Wednesday, April 1, 2015


Screen shot of the author's desktop

150331 Vast Idea  

Concurrently Engineering the Seattle Printmakers Center  

Whether designing a passenger plane or a computer application, concurrency is key, writes this author, as he sits down to a keyboard and begins to define his multitude of projects and map ways that they interrelate. It is like multi-screening impressions.

Plan for success

Whether designing a passenger plane or a computer application, concurrency is key, and when I am fully engaged in my goals with all my physical and intellectual powers, it is like watching TV, using a handheld, and a desktop computer all at the same time—or multiscreening.

Example

As I make my plans for the day (today being the last day of March, 2015) I think about the splash screen on my desktop and I know that the same screen will appear on other peoples’ and also on mobile devices in handhelds, on tablets, and on surfaces. That is because it is designed for the Internet.
Conscious of this, I’m conscious also that the next person who comes into our family art gallery is a software engineer whose projects include some for Microsoft in association with the Ad Council. They promote teaching professions, reaching Millennials via the TEACH organization. This engineer, who is a neighbor in our district of Seattle called “Uptown,” is interested in buying an artwork to decorate a wall in his condo.
Millennials, according to the report on websites (which the visiting engineer helped to design) are distinguished from most older people because they are multi-screeners.
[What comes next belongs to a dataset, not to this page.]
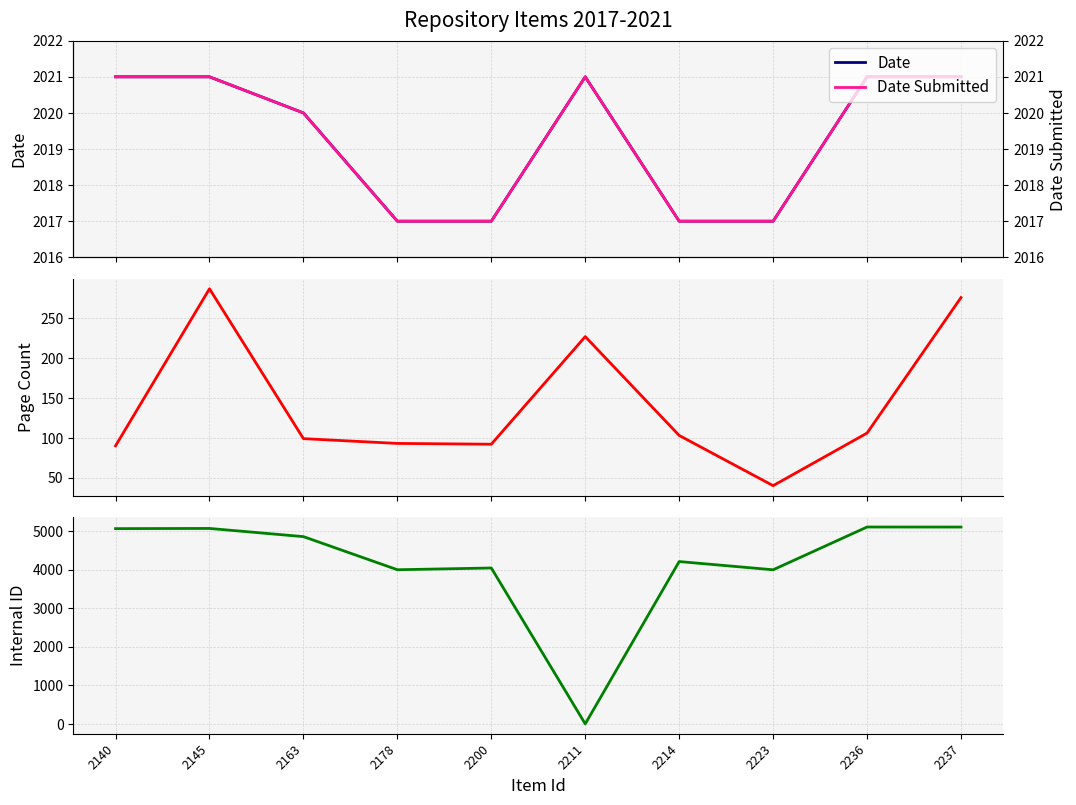

Which series has the largest total across all categories?

Internal ID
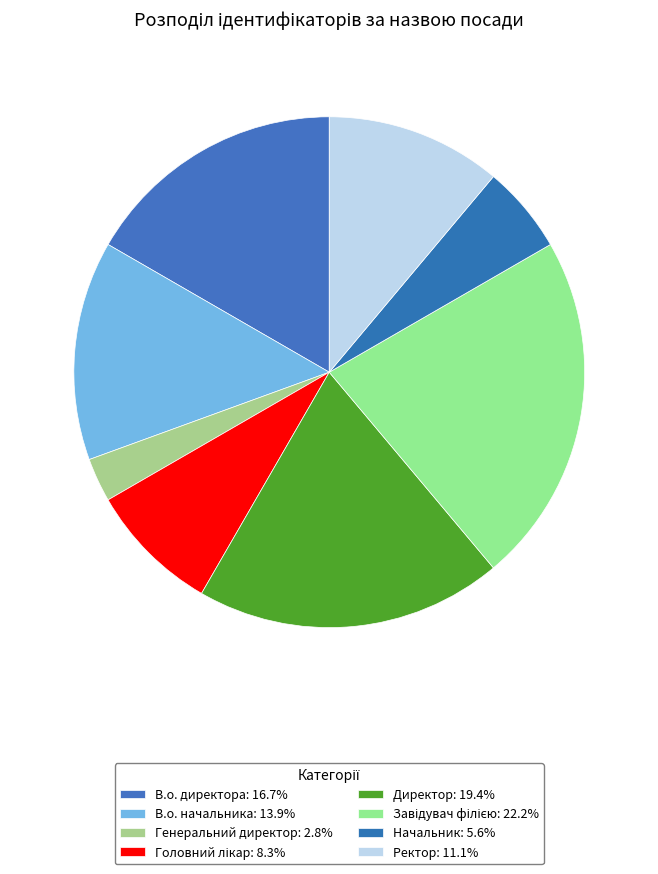

How many slices are in this pie chart?

8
For example, Millennials typically watch TV, text, or browse the web all at almost the same time, or their moment.

Uptown Alliance

The challenge I face is to engage people in a neighborhood in Seattle called “Uptown” (as compared to “Downtown Seattle” or “South of Downtown, or SODO”) in an identity, with the objective of sustaining a high quality of life for businesses, residents and visitors of Uptown. As property owners, my wife and I are invested in this neighborhood, and we will do what we can to ensure that we can enjoy a high quality of living here.

Impressions

If one participates in community activism, and to desires to achieve a sustainable level of performance toward the goal of a high quality of life, then impressions must be mastered. To understand impressions today, you must think outside your neighborhood—take a position outside your physical neighborhood and look in on it via multiple screens. This, according to Big Data, has a decisive impact on your local quality of life.

Art and technology


Reality is broken, said Jane McGonagall, and this applies to the approach to take regarding a neighborhood like Uptown. I suggest we identify ourselves as an “art and technology corridor” despite that the reality of life in Uptown does not show this. I suggest a virtual reality approach, because it is better to stake the quality of life here on the future, and not on the present state of affairs, nor on the way things used to be.